Applying evolutionary biology to address global challenges

Abstract

Two categories of evolutionary challenges result from escalating human impacts on the planet. The first arises from cancers, pathogens, and pests that evolve too quickly and the second, from the inability of many valued species to adapt quickly enough. Applied evolutionary biology provides a suite of strategies to address these global challenges that threaten human health, food security, and biodiversity. This Review highlights both progress and gaps in genetic, developmental, and environmental manipulations across the life sciences that either target the rate and direction of evolution or reduce the mismatch between organisms and human-altered environments. Increased development and application of these underused tools will be vital in meeting current and future targets for sustainable development.

Fig. 1

The two central paradigms of applied evolution are managing contemporary evolution and phenotype-environment mismatch. Managing contemporary evolution is critical for rapidly reproducing organisms with large population sizes, such as the methicillin-resistant Staphylococcus aureus (MRSA) pictured in the upper left.
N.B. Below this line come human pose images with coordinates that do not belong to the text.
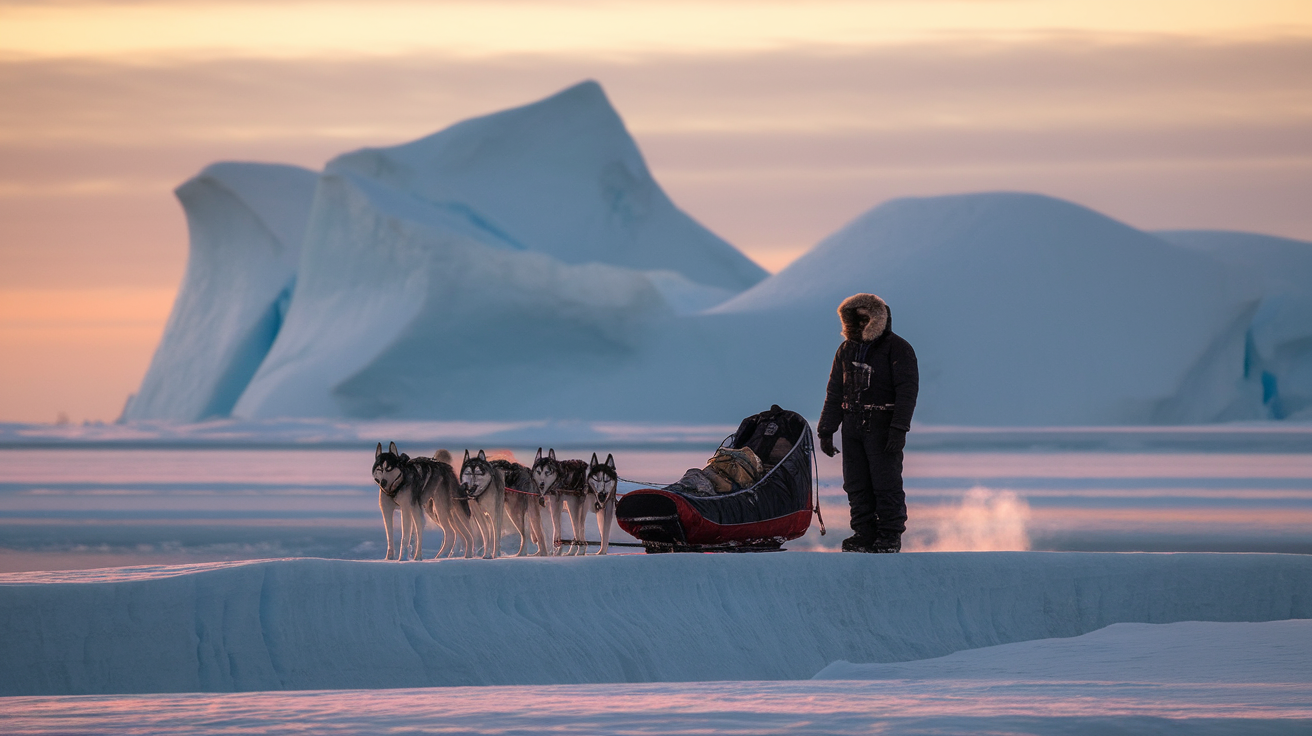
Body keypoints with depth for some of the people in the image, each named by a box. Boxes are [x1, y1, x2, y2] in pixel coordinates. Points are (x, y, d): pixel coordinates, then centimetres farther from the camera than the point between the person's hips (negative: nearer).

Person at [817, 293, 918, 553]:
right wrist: (826, 431, 15)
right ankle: (865, 534, 13)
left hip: (883, 429, -6)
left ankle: (890, 536, 1)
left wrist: (899, 429, -19)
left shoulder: (897, 348, -3)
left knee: (886, 483, -5)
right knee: (856, 485, 6)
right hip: (852, 429, 6)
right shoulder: (847, 349, 15)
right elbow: (834, 393, 20)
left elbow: (907, 390, -10)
Altering phenotype-environment mismatch is most relevant for organisms with relatively long generation times and low population sizes, such the large mammals shown the lower right. Labels in ovals refer to example organisms, viruses or cell types in specified management sectors. ‘All’ indicates relevance to all management sectors (food, health and environment).

Fig. 2

Phenotype-environment mismatch. (A) Mismatch between phenotypes and an environment occurs when a population's phenotypic trait distribution differs from the optimum; greater mismatch increases selection for adaptation, but also implies greater costs through reduced survival and reproduction. (B) Genotypic manipulations reduce mismatch by managing existing genetic variation or introducing new genes. For example, conventional corn is damaged by insect pests (left) that are killed by bacterial proteins produced by genetically engineered Bt corn (right). Alternatively, evolutionary mismatch can also be managed by (C) Developmental manipulations of phenotypes, such as vaccination to enhance immunity against pathogens, or (D) Environmental manipulations, such as habitat restoration. These examples demonstrate methods to reduce mismatch, but these same tactics can be reversed to impose greater mismatch where beneficial to human interests (e.g., pest eradication).

Fig. 3

Two management intervention categories of applied evolutionary biology: 1. Controlling adversaries and 2. Protecting valued populations. Together they are enabled by four strategies (boldface). A core set of eight evolutionary principles guides the execution of these strategies and underlies tactics (left hand columns) used to meet management objectives in the food and fiber production, health and environmental sectors (right hand columns). Colored squares show different treatments; curves show frequency distributions of phenotypes; double helices are genomes; green arrows show change through space or time; green wedges show point interventions using selection or GE. Semicolons separate multiple management examples. Hypothetical applications are given in two cases that lack empirical examples. Expanded treatments for each cell and references are provided in Supplementary Table S2.

Fig. 4

Emerging pathogens such as zoonoses (black arrows) and resistant bacteria (gray arrows) illustrate interdependencies generated by gene flow among the economic sectors of food, health and the environment. In zoonoses, vertebrates such as birds act as reservoirs for pathogens that can infect humans. Through direct transmission or via domesticated animals, zoonoses are passed to humans and cause regular local and rare global epidemics (such as the flu outbreaks of H5N1-2004 and H1N1-2009). ‘Reverse zoonoses’ are transmitted from infected humans to wildlife (179). Antimicrobial resistance in bacterial stains associated with livestock evolves in response to widespread use of antibiotics in agriculture and to a lesser degree due to treatment in humans. Via food items, industry workers and waste disposal, resistant strains enter other human contexts. In a public health context resistant strains constitute a growing extra risk during treatment of illnesses, e.g., in hospitals. Antibiotics in human effluent cause widespread resistance selection in natural and semi-natural environments, which together with resistance reservoirs in natural environments further increase the risks of resistant pathogens in humans. In the figure, the dashed line indicates a variety of poorly known interactions among wild species.